- Deep Instinct is applying end-to-end deep learning to cybersecurity.
- It is an approach that allows it to predict and prevent cyberattacks across a company’s network.
- Deep Instinct wants to turn that same data into an enterprise’s greatest defensive asset.
- Deep Instinct creates a standalone neural network that the organizations can deploy.
The increasingly rich data companies are collecting makes them a more tantalizing target for attacks. But Deep Instinct wants to turn that same data into an enterprise’s greatest defensive asset.

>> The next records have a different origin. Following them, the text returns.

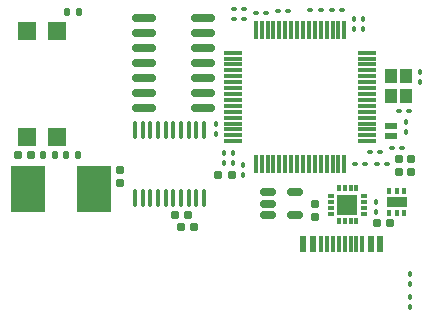
<source format=gtp>
G04 #@! TF.GenerationSoftware,KiCad,Pcbnew,7.0.2-0*
G04 #@! TF.CreationDate,2023-04-23T22:33:30-05:00*
G04 #@! TF.ProjectId,spud_glo_mini,73707564-5f67-46c6-9f5f-6d696e692e6b,rev?*
G04 #@! TF.SameCoordinates,Original*
G04 #@! TF.FileFunction,Paste,Top*
G04 #@! TF.FilePolarity,Positive*
%FSLAX46Y46*%
G04 Gerber Fmt 4.6, Leading zero omitted, Abs format (unit mm)*
G04 Created by KiCad (PCBNEW 7.0.2-0) date 2023-04-23 22:33:30*
%MOMM*%
%LPD*%
G01*
G04 APERTURE LIST*
G04 Aperture macros list*
%AMRoundRect*
0 Rectangle with rounded corners*
0 $1 Rounding radius*
0 $2 $3 $4 $5 $6 $7 $8 $9 X,Y pos of 4 corners*
0 Add a 4 corners polygon primitive as box body*
4,1,4,$2,$3,$4,$5,$6,$7,$8,$9,$2,$3,0*
0 Add four circle primitives for the rounded corners*
1,1,$1+$1,$2,$3*
1,1,$1+$1,$4,$5*
1,1,$1+$1,$6,$7*
1,1,$1+$1,$8,$9*
0 Add four rect primitives between the rounded corners*
20,1,$1+$1,$2,$3,$4,$5,0*
20,1,$1+$1,$4,$5,$6,$7,0*
20,1,$1+$1,$6,$7,$8,$9,0*
20,1,$1+$1,$8,$9,$2,$3,0*%
G04 Aperture macros list end*
%ADD10RoundRect,0.100000X-0.100000X0.637500X-0.100000X-0.637500X0.100000X-0.637500X0.100000X0.637500X0*%
%ADD11R,1.500000X1.500000*%
%ADD12RoundRect,0.150000X0.825000X0.150000X-0.825000X0.150000X-0.825000X-0.150000X0.825000X-0.150000X0*%
%ADD13RoundRect,0.090000X0.090000X-0.139000X0.090000X0.139000X-0.090000X0.139000X-0.090000X-0.139000X0*%
%ADD14RoundRect,0.090000X-0.090000X0.139000X-0.090000X-0.139000X0.090000X-0.139000X0.090000X0.139000X0*%
%ADD15RoundRect,0.155000X0.155000X-0.212500X0.155000X0.212500X-0.155000X0.212500X-0.155000X-0.212500X0*%
%ADD16RoundRect,0.155000X-0.155000X0.212500X-0.155000X-0.212500X0.155000X-0.212500X0.155000X0.212500X0*%
%ADD17R,3.000000X4.000000*%
%ADD18RoundRect,0.155000X0.212500X0.155000X-0.212500X0.155000X-0.212500X-0.155000X0.212500X-0.155000X0*%
%ADD19RoundRect,0.090000X-0.139000X-0.090000X0.139000X-0.090000X0.139000X0.090000X-0.139000X0.090000X0*%
%ADD20RoundRect,0.155000X-0.212500X-0.155000X0.212500X-0.155000X0.212500X0.155000X-0.212500X0.155000X0*%
%ADD21RoundRect,0.075000X0.700000X0.075000X-0.700000X0.075000X-0.700000X-0.075000X0.700000X-0.075000X0*%
%ADD22RoundRect,0.075000X0.075000X0.700000X-0.075000X0.700000X-0.075000X-0.700000X0.075000X-0.700000X0*%
%ADD23R,1.000000X1.200000*%
%ADD24R,0.400000X0.470000*%
%ADD25R,1.700000X0.950000*%
%ADD26R,0.600000X1.450000*%
%ADD27R,0.300000X1.450000*%
%ADD28RoundRect,0.090000X0.139000X0.090000X-0.139000X0.090000X-0.139000X-0.090000X0.139000X-0.090000X0*%
%ADD29RoundRect,0.135000X0.135000X0.185000X-0.135000X0.185000X-0.135000X-0.185000X0.135000X-0.185000X0*%
%ADD30R,1.140000X0.575000*%
%ADD31RoundRect,0.135000X-0.135000X-0.185000X0.135000X-0.185000X0.135000X0.185000X-0.135000X0.185000X0*%
%ADD32RoundRect,0.150000X-0.512500X-0.150000X0.512500X-0.150000X0.512500X0.150000X-0.512500X0.150000X0*%
%ADD33R,0.625000X0.300000*%
%ADD34R,0.300000X0.625000*%
%ADD35R,1.700000X1.700000*%
G04 APERTURE END LIST*
D10*
X159785000Y-111117500D03*
X159135000Y-111117500D03*
X158485000Y-111117500D03*
X157835000Y-111117500D03*
X157185000Y-111117500D03*
X156535000Y-111117500D03*
X155885000Y-111117500D03*
X155235000Y-111117500D03*
X154585000Y-111117500D03*
X153935000Y-111117500D03*
X153935000Y-116842500D03*
X154585000Y-116842500D03*
X155235000Y-116842500D03*
X155885000Y-116842500D03*
X156535000Y-116842500D03*
X157185000Y-116842500D03*
X157835000Y-116842500D03*
X158485000Y-116842500D03*
X159135000Y-116842500D03*
X159785000Y-116842500D03*
D11*
X147310000Y-102710000D03*
X144770000Y-102710000D03*
X144770000Y-111710000D03*
X147310000Y-111710000D03*
D12*
X159675000Y-109270000D03*
X159675000Y-108000000D03*
X159675000Y-106730000D03*
X159675000Y-105460000D03*
X159675000Y-104190000D03*
X159675000Y-102920000D03*
X159675000Y-101650000D03*
X154725000Y-101650000D03*
X154725000Y-102920000D03*
X154725000Y-104190000D03*
X154725000Y-105460000D03*
X154725000Y-106730000D03*
X154725000Y-108000000D03*
X154725000Y-109270000D03*
D13*
X172490000Y-101670000D03*
X172490000Y-102535000D03*
D14*
X177190400Y-123292000D03*
X177190400Y-124157000D03*
D15*
X176290000Y-114655000D03*
X176290000Y-113520000D03*
D16*
X152690000Y-114492500D03*
X152690000Y-115627500D03*
D15*
X169220000Y-118467500D03*
X169220000Y-117332500D03*
D17*
X150490000Y-116070000D03*
X144890000Y-116070000D03*
D13*
X173240000Y-102545000D03*
X173240000Y-101680000D03*
D18*
X145135000Y-113240000D03*
X144000000Y-113240000D03*
D14*
X176880000Y-110387500D03*
X176880000Y-111252500D03*
D19*
X175677500Y-112580000D03*
X176542500Y-112580000D03*
X166025000Y-101020000D03*
X166890000Y-101020000D03*
D20*
X174440000Y-118990000D03*
X175575000Y-118990000D03*
D21*
X173595000Y-112050000D03*
X173595000Y-111550000D03*
X173595000Y-111050000D03*
X173595000Y-110550000D03*
X173595000Y-110050000D03*
X173595000Y-109550000D03*
X173595000Y-109050000D03*
X173595000Y-108550000D03*
X173595000Y-108050000D03*
X173595000Y-107550000D03*
X173595000Y-107050000D03*
X173595000Y-106550000D03*
X173595000Y-106050000D03*
X173595000Y-105550000D03*
X173595000Y-105050000D03*
X173595000Y-104550000D03*
D22*
X171670000Y-102625000D03*
X171170000Y-102625000D03*
X170670000Y-102625000D03*
X170170000Y-102625000D03*
X169670000Y-102625000D03*
X169170000Y-102625000D03*
X168670000Y-102625000D03*
X168170000Y-102625000D03*
X167670000Y-102625000D03*
X167170000Y-102625000D03*
X166670000Y-102625000D03*
X166170000Y-102625000D03*
X165670000Y-102625000D03*
X165170000Y-102625000D03*
X164670000Y-102625000D03*
X164170000Y-102625000D03*
D21*
X162245000Y-104550000D03*
X162245000Y-105050000D03*
X162245000Y-105550000D03*
X162245000Y-106050000D03*
X162245000Y-106550000D03*
X162245000Y-107050000D03*
X162245000Y-107550000D03*
X162245000Y-108050000D03*
X162245000Y-108550000D03*
X162245000Y-109050000D03*
X162245000Y-109550000D03*
X162245000Y-110050000D03*
X162245000Y-110550000D03*
X162245000Y-111050000D03*
X162245000Y-111550000D03*
X162245000Y-112050000D03*
D22*
X164170000Y-113975000D03*
X164670000Y-113975000D03*
X165170000Y-113975000D03*
X165670000Y-113975000D03*
X166170000Y-113975000D03*
X166670000Y-113975000D03*
X167170000Y-113975000D03*
X167670000Y-113975000D03*
X168170000Y-113975000D03*
X168670000Y-113975000D03*
X169170000Y-113975000D03*
X169670000Y-113975000D03*
X170170000Y-113975000D03*
X170670000Y-113975000D03*
X171170000Y-113975000D03*
X171670000Y-113975000D03*
D19*
X168790000Y-100910000D03*
X169655000Y-100910000D03*
D23*
X175610000Y-106522500D03*
X175610000Y-108222500D03*
X176910000Y-108222500D03*
X176910000Y-106522500D03*
D24*
X175450000Y-118095000D03*
X176100000Y-118095000D03*
X176750000Y-118095000D03*
X176750000Y-116265000D03*
X176100000Y-116265000D03*
X175450000Y-116265000D03*
D25*
X176100000Y-117180000D03*
D14*
X162240000Y-113030000D03*
X162240000Y-113895000D03*
D26*
X168200000Y-120730000D03*
X169000000Y-120730000D03*
D27*
X170200000Y-120730000D03*
X171200000Y-120730000D03*
X171700000Y-120730000D03*
X172700000Y-120730000D03*
D26*
X173900000Y-120730000D03*
X174700000Y-120730000D03*
X174700000Y-120730000D03*
X173900000Y-120730000D03*
D27*
X173200000Y-120730000D03*
X172200000Y-120730000D03*
X170700000Y-120730000D03*
X169700000Y-120730000D03*
D26*
X169000000Y-120730000D03*
X168200000Y-120730000D03*
D28*
X171485000Y-100900000D03*
X170620000Y-100900000D03*
D29*
X149190000Y-101110000D03*
X148170000Y-101110000D03*
D19*
X162347500Y-100890000D03*
X163212500Y-100890000D03*
D14*
X178090000Y-106160000D03*
X178090000Y-107025000D03*
D19*
X176310000Y-109510000D03*
X177175000Y-109510000D03*
D28*
X163212500Y-101660000D03*
X162347500Y-101660000D03*
D13*
X177190400Y-126061600D03*
X177190400Y-125196600D03*
D19*
X164207500Y-101150000D03*
X165072500Y-101150000D03*
X172595000Y-114000000D03*
X173460000Y-114000000D03*
D18*
X158985000Y-119350000D03*
X157850000Y-119350000D03*
D14*
X160790000Y-110587500D03*
X160790000Y-111452500D03*
D30*
X175580000Y-111602500D03*
X175580000Y-110777500D03*
D19*
X173816250Y-112980000D03*
X174681250Y-112980000D03*
D14*
X161470000Y-113030000D03*
X161470000Y-113895000D03*
D13*
X174330000Y-118032500D03*
X174330000Y-117167500D03*
D15*
X177280000Y-114665000D03*
X177280000Y-113530000D03*
D31*
X148100000Y-113240000D03*
X149120000Y-113240000D03*
X146130000Y-113250000D03*
X147150000Y-113250000D03*
D19*
X174457500Y-113990000D03*
X175322500Y-113990000D03*
D32*
X165212500Y-116380000D03*
X165212500Y-117330000D03*
X165212500Y-118280000D03*
X167487500Y-118280000D03*
X167487500Y-116380000D03*
D13*
X163110000Y-114932500D03*
X163110000Y-114067500D03*
D18*
X158465000Y-118330000D03*
X157330000Y-118330000D03*
D20*
X161010600Y-114884200D03*
X162145600Y-114884200D03*
D33*
X173302500Y-118210000D03*
X173302500Y-117710000D03*
X173302500Y-117210000D03*
X173302500Y-116710000D03*
D34*
X172695000Y-116042500D03*
X172195000Y-116042500D03*
X171695000Y-116042500D03*
X171195000Y-116042500D03*
D33*
X170527500Y-116710000D03*
X170527500Y-117210000D03*
X170527500Y-117710000D03*
X170527500Y-118210000D03*
D34*
X171195000Y-118817500D03*
X171695000Y-118817500D03*
X172195000Y-118817500D03*
X172695000Y-118817500D03*
D35*
X171920000Y-117435000D03*
M02*

</source>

Deep Instinct is applying end-to-end deep learning to cybersecurity, an approach that allows it to predict and prevent cyberattacks across a company’s network, according to CEO, Guy Casp
Today, Deep Instinct announced it has raised $100 million in a round led by BlackRock. Other investors include Untitled Investments, The Tudor Group, Anne Wojcicki, Millennium, Unbound, and Coatue Management. The company has now raised a total of $200 million.
Deep Instinct’s for security
The New York-based company is part of a growing wave of startups turning to machine learning and artificial intelligence to combat the rising number of cyberattacks. The industry is optimistic that this ability to automate defenses will help companies gain an edge against increasing sophistication and well-funded hackers.
But Deep Instinct is trying to go a step beyond the way others are using AI and machine learning for security. The company creates deep neural networks. These networks allow it to avoid using feature processing. This adds an additional step and slow reaction time.
With traditional machine learning, Caspi explained, executable files cannot undergo processing directly. Instead, they must undergo conversion into a list of features. These features are then fed into a machine learning model.
How Deep instinct’s works
Deep Instinct’s end-to-end deep learning system uses the raw data as input without needing to convert it. The company trains its model in its own labs, rather than on the customer’s premises, by feeding it hundreds of millions of malicious and legitimate files. This huge-scale training workload relies on Nvidia GPUs.
Once the training is finished, Deep Instinct creates a standalone neural network that can be deployed to an organization, where it starts protecting every device connected to the network. Because the system doesn’t require agents, it can be rapidly installed, including covering applications currently running. And it can recognize previously unknown types of attacks without needing to be constantly updated.
As a result, Deep Instinct claims it can identify and stop attacks within 20 milliseconds while reducing false positives by 99%.
Caspi said he wants to use the latest funding to accelerate growth with an eye toward an IPO in the next couple of years. For now, that means ramping up sales and marketing. The company plans to reserve about 30% of the money for product development.